[Entries from a dataset]
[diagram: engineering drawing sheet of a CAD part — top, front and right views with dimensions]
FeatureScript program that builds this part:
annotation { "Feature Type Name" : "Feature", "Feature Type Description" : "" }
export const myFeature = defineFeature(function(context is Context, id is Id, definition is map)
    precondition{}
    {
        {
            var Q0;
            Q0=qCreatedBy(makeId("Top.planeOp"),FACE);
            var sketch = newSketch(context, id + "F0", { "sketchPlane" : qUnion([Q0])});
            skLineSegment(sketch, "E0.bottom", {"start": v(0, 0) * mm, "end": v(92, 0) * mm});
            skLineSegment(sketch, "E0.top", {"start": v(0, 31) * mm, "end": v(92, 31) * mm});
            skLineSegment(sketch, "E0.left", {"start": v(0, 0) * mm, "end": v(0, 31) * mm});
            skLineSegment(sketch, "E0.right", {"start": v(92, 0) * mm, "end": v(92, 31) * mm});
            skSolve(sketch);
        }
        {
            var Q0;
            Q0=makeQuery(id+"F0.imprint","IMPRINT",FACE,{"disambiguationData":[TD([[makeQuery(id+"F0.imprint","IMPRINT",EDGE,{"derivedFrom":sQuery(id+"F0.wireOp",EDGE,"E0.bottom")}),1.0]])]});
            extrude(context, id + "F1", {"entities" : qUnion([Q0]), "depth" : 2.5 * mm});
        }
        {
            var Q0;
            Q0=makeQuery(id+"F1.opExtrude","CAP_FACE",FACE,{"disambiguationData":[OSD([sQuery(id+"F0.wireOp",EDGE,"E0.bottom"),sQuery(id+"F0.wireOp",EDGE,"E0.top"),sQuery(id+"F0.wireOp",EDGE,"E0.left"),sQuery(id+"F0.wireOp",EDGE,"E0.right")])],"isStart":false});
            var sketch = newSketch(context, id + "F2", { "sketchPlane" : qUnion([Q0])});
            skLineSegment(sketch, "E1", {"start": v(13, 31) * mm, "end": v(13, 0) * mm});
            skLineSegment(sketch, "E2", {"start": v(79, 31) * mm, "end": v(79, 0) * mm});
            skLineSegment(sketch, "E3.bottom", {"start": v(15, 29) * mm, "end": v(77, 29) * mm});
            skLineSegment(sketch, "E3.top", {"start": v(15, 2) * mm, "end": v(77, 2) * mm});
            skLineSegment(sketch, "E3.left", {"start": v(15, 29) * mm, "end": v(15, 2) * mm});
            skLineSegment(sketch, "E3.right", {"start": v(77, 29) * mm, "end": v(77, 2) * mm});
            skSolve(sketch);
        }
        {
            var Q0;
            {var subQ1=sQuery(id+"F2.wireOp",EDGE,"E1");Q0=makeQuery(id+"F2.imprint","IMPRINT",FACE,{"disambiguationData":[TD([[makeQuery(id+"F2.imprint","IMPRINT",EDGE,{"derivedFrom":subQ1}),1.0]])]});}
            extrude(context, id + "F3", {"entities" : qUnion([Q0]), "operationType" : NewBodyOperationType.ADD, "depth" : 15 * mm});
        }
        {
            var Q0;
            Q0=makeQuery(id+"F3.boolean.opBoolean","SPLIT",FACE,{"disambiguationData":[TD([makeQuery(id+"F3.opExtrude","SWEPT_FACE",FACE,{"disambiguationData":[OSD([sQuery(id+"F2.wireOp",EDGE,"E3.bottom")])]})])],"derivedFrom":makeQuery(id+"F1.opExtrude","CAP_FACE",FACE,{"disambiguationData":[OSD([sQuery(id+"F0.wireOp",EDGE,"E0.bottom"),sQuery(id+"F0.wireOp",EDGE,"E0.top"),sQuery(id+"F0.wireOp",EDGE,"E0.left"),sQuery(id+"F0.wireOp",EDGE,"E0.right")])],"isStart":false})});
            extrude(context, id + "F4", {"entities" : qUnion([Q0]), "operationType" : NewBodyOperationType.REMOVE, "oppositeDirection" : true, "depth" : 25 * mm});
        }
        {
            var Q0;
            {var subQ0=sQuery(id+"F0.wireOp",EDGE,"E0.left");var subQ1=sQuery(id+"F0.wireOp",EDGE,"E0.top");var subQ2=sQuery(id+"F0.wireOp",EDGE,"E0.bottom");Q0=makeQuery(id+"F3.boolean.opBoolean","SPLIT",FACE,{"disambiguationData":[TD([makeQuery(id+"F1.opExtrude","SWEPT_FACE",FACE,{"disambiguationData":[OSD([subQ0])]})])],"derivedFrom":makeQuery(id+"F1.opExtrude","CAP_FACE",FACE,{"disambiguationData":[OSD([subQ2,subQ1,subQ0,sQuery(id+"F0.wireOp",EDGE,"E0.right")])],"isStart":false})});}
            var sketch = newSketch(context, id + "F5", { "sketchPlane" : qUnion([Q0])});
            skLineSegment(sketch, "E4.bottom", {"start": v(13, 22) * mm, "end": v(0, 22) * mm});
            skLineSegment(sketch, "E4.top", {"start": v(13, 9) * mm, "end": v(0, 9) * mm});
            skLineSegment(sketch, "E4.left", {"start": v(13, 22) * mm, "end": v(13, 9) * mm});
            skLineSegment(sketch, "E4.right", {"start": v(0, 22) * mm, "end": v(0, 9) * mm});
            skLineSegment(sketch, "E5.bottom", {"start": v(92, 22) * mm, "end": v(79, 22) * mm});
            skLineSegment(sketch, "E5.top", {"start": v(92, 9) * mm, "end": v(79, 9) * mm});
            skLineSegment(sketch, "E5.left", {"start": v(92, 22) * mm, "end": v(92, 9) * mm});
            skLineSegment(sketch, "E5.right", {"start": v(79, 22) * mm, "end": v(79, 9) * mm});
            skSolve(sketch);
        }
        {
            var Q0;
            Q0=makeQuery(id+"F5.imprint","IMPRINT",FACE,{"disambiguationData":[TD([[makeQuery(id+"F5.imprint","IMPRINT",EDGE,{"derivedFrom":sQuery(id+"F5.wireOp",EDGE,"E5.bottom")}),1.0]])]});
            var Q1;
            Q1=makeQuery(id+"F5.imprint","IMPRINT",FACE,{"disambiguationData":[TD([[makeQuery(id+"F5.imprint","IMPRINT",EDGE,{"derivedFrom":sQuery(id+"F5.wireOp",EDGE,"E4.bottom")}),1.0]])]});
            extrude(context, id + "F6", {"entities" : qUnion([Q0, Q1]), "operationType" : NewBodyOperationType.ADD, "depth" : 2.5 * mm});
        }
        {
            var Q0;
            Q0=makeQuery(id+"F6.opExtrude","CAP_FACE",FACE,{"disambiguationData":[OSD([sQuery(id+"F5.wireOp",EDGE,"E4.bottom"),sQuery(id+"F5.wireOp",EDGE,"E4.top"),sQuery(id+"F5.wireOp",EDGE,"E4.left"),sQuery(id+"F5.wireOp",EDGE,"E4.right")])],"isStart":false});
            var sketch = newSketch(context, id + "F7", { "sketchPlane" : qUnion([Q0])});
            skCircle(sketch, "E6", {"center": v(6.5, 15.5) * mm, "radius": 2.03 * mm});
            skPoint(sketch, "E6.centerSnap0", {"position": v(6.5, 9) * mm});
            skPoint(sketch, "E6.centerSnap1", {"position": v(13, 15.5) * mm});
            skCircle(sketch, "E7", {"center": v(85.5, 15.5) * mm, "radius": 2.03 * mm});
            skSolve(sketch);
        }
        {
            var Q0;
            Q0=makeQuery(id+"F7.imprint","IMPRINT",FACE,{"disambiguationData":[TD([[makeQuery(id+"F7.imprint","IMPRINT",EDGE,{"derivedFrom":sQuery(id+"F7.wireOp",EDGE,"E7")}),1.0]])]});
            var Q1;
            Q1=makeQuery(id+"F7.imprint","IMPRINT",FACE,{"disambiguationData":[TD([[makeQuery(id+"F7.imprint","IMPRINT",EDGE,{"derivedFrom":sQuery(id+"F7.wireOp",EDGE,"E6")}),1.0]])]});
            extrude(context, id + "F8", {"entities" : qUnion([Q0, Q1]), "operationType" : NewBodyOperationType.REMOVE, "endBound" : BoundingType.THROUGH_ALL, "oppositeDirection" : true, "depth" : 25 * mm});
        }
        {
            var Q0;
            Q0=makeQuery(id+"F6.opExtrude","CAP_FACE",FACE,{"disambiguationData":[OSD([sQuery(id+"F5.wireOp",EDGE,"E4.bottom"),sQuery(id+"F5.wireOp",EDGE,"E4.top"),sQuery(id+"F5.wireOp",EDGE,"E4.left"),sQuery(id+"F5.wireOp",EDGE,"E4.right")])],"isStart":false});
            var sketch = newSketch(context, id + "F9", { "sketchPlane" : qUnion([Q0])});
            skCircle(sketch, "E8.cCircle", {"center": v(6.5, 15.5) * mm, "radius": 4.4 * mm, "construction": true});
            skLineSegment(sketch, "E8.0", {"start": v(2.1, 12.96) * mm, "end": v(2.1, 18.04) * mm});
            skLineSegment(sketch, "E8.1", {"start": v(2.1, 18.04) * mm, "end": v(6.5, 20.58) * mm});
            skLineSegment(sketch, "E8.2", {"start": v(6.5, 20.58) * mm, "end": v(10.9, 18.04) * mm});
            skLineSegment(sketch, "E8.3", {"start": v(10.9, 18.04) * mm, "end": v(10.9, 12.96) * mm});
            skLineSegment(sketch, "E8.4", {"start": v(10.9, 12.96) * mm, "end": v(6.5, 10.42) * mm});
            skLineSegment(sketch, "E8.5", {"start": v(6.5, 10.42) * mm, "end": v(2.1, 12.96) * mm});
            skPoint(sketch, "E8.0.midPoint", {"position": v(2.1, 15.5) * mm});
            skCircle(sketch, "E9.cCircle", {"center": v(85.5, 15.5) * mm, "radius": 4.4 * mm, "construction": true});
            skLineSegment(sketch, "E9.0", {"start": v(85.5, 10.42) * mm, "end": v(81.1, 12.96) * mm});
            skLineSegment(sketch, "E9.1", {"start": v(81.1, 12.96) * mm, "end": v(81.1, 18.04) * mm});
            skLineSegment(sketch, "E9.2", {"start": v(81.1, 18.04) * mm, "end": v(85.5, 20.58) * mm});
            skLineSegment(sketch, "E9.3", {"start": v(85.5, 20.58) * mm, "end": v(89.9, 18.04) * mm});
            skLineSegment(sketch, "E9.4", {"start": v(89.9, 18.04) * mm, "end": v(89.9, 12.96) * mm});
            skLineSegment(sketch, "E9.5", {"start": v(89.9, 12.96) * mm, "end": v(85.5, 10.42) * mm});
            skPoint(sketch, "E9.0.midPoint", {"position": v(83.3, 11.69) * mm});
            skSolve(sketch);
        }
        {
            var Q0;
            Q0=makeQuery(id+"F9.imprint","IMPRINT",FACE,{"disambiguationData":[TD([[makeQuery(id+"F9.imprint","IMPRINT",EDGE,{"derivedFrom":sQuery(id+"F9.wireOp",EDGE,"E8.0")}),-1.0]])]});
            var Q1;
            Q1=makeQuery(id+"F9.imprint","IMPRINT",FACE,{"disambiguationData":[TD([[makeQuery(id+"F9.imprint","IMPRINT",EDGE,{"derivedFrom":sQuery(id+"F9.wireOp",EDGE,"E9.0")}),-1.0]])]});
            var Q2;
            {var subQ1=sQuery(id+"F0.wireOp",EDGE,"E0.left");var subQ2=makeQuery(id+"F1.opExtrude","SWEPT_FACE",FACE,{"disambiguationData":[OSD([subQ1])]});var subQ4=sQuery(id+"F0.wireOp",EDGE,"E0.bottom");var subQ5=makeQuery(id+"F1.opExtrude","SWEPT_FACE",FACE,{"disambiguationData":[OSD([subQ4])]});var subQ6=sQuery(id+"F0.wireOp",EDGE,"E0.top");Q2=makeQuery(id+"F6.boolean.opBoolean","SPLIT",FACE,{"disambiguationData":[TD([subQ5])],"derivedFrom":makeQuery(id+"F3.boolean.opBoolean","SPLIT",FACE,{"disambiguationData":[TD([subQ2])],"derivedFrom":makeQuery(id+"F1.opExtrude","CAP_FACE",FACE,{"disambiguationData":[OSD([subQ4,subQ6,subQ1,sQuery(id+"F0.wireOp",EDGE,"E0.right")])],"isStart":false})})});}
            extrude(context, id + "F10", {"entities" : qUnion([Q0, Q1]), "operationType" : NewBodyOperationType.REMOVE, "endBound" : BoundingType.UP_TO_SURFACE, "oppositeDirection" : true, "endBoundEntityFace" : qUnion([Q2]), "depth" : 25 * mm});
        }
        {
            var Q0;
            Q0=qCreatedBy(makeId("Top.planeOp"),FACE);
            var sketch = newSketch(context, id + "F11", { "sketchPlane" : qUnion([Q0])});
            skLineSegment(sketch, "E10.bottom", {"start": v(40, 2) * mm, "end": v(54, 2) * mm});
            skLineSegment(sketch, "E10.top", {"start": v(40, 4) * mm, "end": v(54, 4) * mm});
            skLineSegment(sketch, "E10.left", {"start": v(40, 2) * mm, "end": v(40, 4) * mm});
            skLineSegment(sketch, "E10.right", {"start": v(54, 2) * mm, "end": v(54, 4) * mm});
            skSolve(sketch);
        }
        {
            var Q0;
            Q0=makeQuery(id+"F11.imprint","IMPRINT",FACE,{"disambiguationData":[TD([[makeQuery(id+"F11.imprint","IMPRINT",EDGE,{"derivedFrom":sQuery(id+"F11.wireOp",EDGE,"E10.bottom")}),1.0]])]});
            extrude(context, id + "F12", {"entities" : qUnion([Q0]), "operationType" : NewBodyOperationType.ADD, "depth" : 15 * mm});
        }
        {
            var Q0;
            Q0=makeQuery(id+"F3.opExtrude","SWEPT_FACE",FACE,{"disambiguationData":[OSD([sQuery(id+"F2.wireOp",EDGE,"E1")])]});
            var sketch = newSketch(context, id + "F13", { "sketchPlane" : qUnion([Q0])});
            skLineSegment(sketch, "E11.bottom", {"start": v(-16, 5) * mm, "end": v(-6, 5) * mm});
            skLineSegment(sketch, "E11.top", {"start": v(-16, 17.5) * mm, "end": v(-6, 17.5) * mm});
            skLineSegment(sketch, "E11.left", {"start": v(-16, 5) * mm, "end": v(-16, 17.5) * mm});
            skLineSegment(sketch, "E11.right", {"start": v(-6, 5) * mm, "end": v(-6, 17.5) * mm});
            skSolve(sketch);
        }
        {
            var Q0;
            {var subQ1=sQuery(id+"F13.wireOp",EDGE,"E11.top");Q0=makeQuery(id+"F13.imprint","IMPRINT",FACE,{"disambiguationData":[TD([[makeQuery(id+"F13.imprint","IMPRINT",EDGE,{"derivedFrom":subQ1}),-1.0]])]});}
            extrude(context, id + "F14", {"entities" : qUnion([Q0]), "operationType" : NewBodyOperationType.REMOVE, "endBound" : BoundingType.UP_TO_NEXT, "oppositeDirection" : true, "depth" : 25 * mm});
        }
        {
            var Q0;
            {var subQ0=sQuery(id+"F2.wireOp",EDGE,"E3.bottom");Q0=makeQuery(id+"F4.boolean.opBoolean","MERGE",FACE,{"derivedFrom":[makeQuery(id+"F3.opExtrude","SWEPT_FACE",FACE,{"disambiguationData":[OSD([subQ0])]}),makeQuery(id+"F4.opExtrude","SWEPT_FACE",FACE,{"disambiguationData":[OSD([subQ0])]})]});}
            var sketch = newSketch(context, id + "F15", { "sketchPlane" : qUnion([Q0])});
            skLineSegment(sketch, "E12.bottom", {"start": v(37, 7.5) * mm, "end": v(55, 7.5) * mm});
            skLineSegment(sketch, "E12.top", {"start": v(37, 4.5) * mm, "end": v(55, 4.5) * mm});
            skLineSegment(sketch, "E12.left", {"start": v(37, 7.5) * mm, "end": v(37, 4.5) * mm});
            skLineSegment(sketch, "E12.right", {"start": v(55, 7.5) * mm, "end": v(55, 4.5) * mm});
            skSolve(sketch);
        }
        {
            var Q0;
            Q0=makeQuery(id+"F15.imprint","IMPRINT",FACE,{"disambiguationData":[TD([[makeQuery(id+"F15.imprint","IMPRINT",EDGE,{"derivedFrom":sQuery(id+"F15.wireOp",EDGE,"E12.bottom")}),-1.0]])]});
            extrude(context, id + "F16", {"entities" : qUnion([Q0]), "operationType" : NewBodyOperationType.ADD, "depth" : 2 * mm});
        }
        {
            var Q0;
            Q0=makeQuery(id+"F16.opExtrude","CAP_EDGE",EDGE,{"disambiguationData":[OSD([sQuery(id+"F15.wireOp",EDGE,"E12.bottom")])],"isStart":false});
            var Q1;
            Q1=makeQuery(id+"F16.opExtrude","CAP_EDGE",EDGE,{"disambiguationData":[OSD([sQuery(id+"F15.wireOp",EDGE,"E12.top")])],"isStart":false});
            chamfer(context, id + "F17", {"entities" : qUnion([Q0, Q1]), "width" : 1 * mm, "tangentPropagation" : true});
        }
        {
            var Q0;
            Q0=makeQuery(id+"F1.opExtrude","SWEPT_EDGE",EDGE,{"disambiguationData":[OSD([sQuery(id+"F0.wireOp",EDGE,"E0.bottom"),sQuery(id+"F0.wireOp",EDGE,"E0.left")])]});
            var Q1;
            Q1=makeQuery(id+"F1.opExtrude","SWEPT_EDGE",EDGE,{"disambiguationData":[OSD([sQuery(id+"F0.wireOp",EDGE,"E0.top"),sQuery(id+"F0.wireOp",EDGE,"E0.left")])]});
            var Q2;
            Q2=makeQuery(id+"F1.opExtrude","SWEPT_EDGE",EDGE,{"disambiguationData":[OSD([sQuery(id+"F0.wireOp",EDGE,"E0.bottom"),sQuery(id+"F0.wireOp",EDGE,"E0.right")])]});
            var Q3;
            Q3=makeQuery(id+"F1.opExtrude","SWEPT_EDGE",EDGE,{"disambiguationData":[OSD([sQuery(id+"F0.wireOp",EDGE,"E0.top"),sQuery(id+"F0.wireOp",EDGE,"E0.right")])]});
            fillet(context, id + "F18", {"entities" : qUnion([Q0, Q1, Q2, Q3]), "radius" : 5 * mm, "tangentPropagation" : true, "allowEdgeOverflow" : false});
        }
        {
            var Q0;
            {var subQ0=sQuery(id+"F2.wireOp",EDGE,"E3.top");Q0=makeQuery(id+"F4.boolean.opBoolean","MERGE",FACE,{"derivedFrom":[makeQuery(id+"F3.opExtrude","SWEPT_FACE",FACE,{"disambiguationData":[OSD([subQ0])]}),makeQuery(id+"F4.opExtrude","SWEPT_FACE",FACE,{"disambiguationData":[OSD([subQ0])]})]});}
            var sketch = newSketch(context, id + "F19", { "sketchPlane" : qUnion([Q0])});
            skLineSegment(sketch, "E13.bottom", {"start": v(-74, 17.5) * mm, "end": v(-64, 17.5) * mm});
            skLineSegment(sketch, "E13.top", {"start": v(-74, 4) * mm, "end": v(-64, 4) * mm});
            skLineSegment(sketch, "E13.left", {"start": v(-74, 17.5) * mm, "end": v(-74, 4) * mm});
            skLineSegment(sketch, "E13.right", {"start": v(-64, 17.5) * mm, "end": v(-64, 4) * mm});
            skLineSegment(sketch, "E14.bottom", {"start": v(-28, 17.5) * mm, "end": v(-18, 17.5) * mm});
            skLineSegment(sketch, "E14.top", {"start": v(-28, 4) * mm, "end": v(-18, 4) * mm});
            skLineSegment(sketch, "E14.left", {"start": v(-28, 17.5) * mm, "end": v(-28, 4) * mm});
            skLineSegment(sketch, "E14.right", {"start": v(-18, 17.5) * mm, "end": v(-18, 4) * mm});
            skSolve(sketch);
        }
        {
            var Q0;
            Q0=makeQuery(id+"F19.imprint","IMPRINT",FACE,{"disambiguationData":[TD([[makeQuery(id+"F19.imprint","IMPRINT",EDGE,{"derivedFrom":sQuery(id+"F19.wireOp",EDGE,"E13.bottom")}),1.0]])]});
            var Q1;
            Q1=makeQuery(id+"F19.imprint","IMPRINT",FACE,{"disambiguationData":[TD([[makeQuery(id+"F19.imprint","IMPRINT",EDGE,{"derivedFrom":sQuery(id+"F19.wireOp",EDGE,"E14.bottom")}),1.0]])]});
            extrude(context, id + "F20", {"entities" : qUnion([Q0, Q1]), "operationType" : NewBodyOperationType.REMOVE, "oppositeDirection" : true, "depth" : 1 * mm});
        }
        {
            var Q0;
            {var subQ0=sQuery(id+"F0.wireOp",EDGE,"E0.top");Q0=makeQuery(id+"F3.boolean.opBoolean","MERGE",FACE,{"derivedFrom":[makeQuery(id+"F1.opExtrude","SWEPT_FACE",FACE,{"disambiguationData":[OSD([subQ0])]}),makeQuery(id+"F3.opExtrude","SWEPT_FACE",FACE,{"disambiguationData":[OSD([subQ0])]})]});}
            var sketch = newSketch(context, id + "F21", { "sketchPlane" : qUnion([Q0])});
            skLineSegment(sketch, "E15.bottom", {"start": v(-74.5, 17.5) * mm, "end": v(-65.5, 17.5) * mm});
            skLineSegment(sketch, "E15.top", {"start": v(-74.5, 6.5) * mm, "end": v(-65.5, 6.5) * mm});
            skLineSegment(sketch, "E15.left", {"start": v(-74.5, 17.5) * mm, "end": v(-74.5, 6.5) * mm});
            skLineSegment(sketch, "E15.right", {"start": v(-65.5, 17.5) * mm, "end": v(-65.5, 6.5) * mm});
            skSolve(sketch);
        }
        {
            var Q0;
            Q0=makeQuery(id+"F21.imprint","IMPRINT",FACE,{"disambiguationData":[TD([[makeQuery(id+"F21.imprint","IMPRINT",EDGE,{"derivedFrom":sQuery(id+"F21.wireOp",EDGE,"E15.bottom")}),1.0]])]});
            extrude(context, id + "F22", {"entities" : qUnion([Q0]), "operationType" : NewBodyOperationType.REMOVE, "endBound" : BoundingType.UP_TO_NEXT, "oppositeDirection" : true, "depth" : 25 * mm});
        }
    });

* _GOAL OF THE EXERCISE_: Return every line of the rows above that contains the string "position", treating uppercase and lowercase letters as distinct.

* _ANSWER FOR THIS EXERCISE_:
            skPoint(sketch, "E6.centerSnap0", {"position": v(6.5, 9) * mm});
            skPoint(sketch, "E6.centerSnap1", {"position": v(13, 15.5) * mm});
            skPoint(sketch, "E8.0.midPoint", {"position": v(2.1, 15.5) * mm});
            skPoint(sketch, "E9.0.midPoint", {"position": v(83.3, 11.69) * mm});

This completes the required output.